Children are provided with opportunities to write in English lessons and across the curriculum. Whenever children are writing at length, they use the process of writing: plan, draft, write, edit.
Grammar is taught in context within the Wordsmith scheme and, where teachers identify specific needs for their class, discrete grammar lessons address these issues.

Here is our long-term planning for English: View Now
Each Year Group has an overview for English which includes our key texts, our cross-curricular reading and our class reader texts:
Spelling
For Spelling, we use resources from Spelling Shed because their approach matches our focus on research-based practice and the importance of retrieval.

We teach spelling through Orthography:
“Orthography is how patterns of letters are used to make certain spoken sounds in a language.”
Spelling Shed Overview

This means our children will continue to build on the firm foundations built whilst studying phonics in their early years of education. They will continue to break down spellings into the smallest units of sound and cluster them into syllables in order to read and write words efficiently.
We also use Morphology:
“Morphology describes how words are structured into subcomponents to give meaning.”

Children will study words; word parts; their meanings and how this affects spelling.
There are lessons throughout the scheme that consolidate children’s knowledge of common morphemes such as root formations, prefixes and suffixes.
And, we use Entymology:
“Etymology describes the origins of words, which can lead to certain patterns of spelling.”

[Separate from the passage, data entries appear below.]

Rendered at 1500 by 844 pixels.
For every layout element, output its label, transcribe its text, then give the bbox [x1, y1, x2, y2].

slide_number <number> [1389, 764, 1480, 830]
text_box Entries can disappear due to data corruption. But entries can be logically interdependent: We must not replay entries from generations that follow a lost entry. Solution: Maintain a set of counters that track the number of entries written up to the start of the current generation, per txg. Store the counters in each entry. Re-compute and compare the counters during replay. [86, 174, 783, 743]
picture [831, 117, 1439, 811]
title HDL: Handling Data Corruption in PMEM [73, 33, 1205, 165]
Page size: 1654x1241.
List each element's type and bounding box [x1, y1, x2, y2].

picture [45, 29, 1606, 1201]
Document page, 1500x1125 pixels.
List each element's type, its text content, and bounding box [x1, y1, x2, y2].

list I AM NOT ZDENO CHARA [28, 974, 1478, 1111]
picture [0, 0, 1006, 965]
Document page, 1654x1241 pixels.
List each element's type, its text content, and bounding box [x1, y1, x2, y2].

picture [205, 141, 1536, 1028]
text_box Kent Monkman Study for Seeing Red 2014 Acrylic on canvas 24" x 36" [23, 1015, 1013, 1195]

Most lessons in the scheme include an etymology element that allows our teachers to teach the children about the origin of the words that they are learning about.
Children will be able to see how the English language has, over time, borrowed and integrated words and spellings from a range of source languages. For example, the latinate verbs which follow Latin prepositions in English words such as: -act (do), -pute (think) or -opt (choose).
Kinetic Letters
All staff have received training on the teaching of Kinetic Letters. We use the Kinetic Letter programme for the teaching of handwriting from Nursery to Year 6.
Kinetic Letters® is a handwriting programme for use in primary and secondary schools.
Four main threads of:
• Making bodies stronger,
• Holding the pencil,
• Learning the letters, and
• Flow and fluency
It enables children to develop legible handwriting that is produced quickly and automatically. With the development of automaticity, handwriting becomes a valuable tool and not a hindrance to learning.
The Kinetic Letters® font covers all the letters in the alphabet and is based on a set of rules that have been made as simple as possible to enable fast learning. The order in which letters are taught recognises the cognitive development of children.
Strength: Writing is a fine finger operation; children must have core body and arm strength to be able to control their fingers precisely.
Pencil hold: The pencil/pen grip must be comfortable to allow writing for long periods (e.g. exams often last for hours). Pens and pencils with a triangular cross-section assist in developing the correct hold.
Letter formation: The movements to form the letters begin with whole body movements and progress through writing in sand trays to writing on whiteboards and finally writing on paper. In Kinetic Letters®, all the letters and numbers are formed by one of two monkeys, a brave one (Bounce) who goes to the top branch of the tree, and a scared one (Skip) who goes to the lower branch.
Flow and fluency: Letter movements are minimised to help a fast writing style to develop. There are no lead-in strokes (a waste of time and effort).